En quittant, un des jeunes a serré ma main dans ses mains et m’a regardée les yeux pleins d’eau : Merci … merci d’avoir confiance en nous. Je n’avais pas vite saisi ce qu’il voulait me dire. Comme je vous le disais avant, je suis un peu lourde sur la gâchette parfois … Il s’est alors mis à m’expliquer que dans son quartier beaucoup de femmes blanches –ou de blancs tout court- évitent même le trottoir de son commerce. Leurs allures font peur, leurs grosses chaines dorées, leurs dessins sur la tête, leurs hoodies, leur démarche, leur langage et surtout leur peau noire fait peur … alors eux aussi finissent par user de leur apparence pour faire peur … parce qu’ils ont peur! Comme cet énième jeune tué aux États Unis juste parce qu’il est noir, juste parce qu’il fait peur … même s’il avait peur lui aussi!

J’ai vécu cette expérience il y a plus de 5 ans mais elle me revient souvent …surtout quand j’entends parler de ces jeune noirs tués comme ça … comme des mouches. Ces jeunes noirs ne demandent pas grand-chose au fait, juste qu’on mette un peu de « nia » dans ce maudit imaginaire. Un imaginaire façonné par des « idiots » qui ont divisé la race humaine par couleurs pour jouer au jeux des races et des couleurs!

Être naïf c’est quand même bien, même si c’est pour dire l’heure au passant avec une grosse montre … si non, comment briser nos solitudes et nos peurs !

2 réflexions précédentes sur “Un barbier la nuit.”

  1. omar aktouf dit :

    Beau témoignage ! Hélas, avec le «besoin impératif» de maintien de la terreur pour pallier aux défaillances de «la démocratie» et de l’économie, désormais endémiques et exponentielles en Occident, ce racisme anti Noirs et Musulmans va s’amplifier, durer, déborder…

    On va assister à une très rapide montée en force d’un nouveau «super nazisme» anti Arabes-Musulmans (alias ignares, profiteurs, non-intégrables, délinquants, obsédés sexuels, paresseux, terroristes, égorgeurs, misogynes…) et anti Noirs (alias violents, gangs de rues, proxénètes, voleurs, violeurs, dangereux, incultes, fainéants, inéducables…). Ce qui a été fait au Juifs durant la seconde guerre mondiale, je le crains, ne sera que «avant-goût» (voir comme «aperçu», ce qui se fait au Moyen Orient aux dits «migrants» – en réalité «victimes sinistrées des guerres pétro-impérialiste US-Occident- qui, déjà, sont soumis à au moins autant, sinon plus, de souffrances et de mort, que les Juifs au temps de la Shoah !!!!

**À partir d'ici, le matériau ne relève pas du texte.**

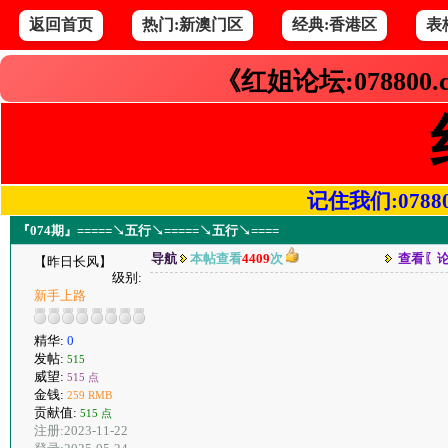
返回首页
热门:新澳门区
经典:香港区
表
《红姐论坛:078800
记住我们:078800.
『074期』=====↘五行↘=====↘五行↘====
导航
本帖查看
4409
次
查看〖
【昨日长风】
级别:
新手上路
精华:
0
发帖:
515
威望:
515 点
金钱:
259 RMB
贡献值:
515 点
注册:2023-11-22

    Ainsi va le monde qui se «mondialise» et se «civilise»…

    Omar Aktouf, Ph.D.
    Professeur titulaire – HEC Montréal
    3000 Côte Ste-Catherine, Montréal,
    Local 5207
    Québec, H3T-2A7, Canada.
    Tel. 514 340 63 48
    Fax 514 340 56 35

    • nzouaoui dit :

      Merci M. Aktouf tristement le marché de la « peur » est si lucratif pour tout le monde …sauf aux pauvres peuples qui subissent!